Stanislav Malyshev wrote:
>> quite expensive.  And SAPI isn't only for web server interaction.  SAPI
>> is a general-purpose abstraction API that sits between PHP and anything
>> PHP talks to.  CGI, CLI, and even embedded PHP are all SAPI-driven.
>> There is no way to use PHP without at least a stub SAPI layer.
> 
> There is, however, a way to use Zend Engine/TSRM. With this change, Zend
> Engine/TSRM could no longer be used without PHP. And all this for some
> time() patch...
> 
>> That could be done, yes.  I'm just not sure it is worth the complexity.
> 
> I, for one, don't really understand what all this filesystem stuff does
> in TSRM anyway. It's not like it has anything to do with thread safety.
> Maybe it should just be moved to PHP and Zend Engine should talk to it
> via handlers?
> 
>>  TSRM is obviously a PHP-specific thing and it is already somewhat
>> SAPI-dependant even without this.  The THREAD_T and MUTEX_T definitions
>> change based on the chosen SAPI.  It doesn't explicitly include SAPI.h
> 
> No, it's not SAPI-dependent. It's environment-dependent, which is
> entirely different thing. It can be configured, built and used without PHP.

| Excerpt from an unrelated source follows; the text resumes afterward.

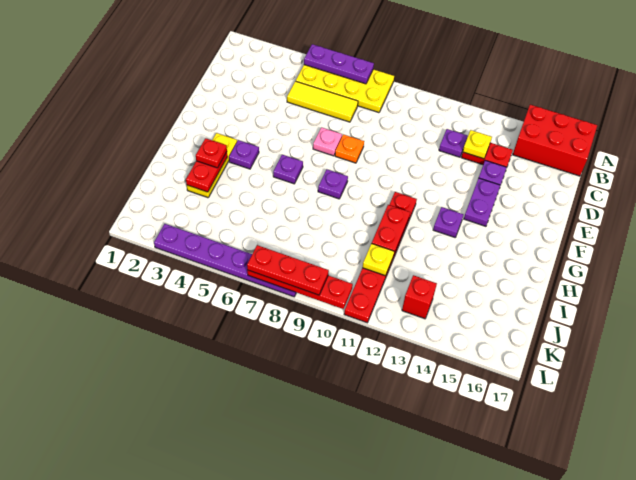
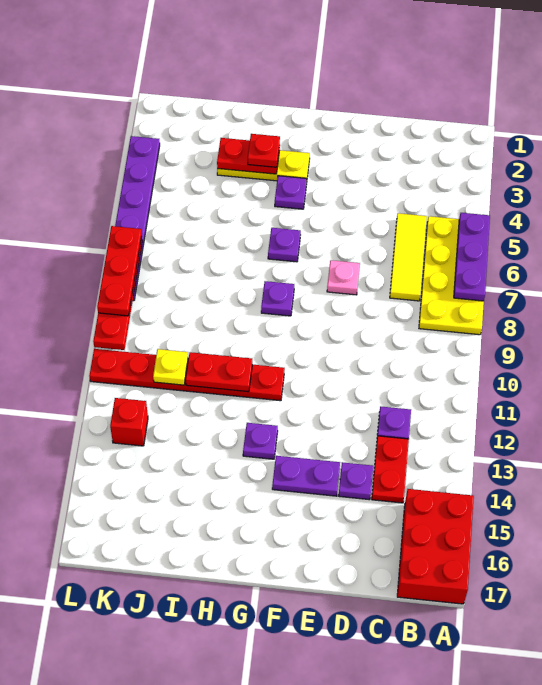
yellow 1x1 plate [463,130,492,159] -> none
orange 1x1 plate [335,135,364,163] -> none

Well, by that logic you would be fine with:

#define TIME_CALL sapi_get_request_time(TSRMLS_C)

and in tsrm_virtual_cwd.c

#ifndef TIME_CALL
define TIME_CALL time(0)
#endif
...
t = CWDG(realpath_cache_ttl)?TIME_CALL:0;

that makes it environment-dependent instead of explicitly-dependent, and
also way harder to debug.

Environmental side-effects like that are nasty.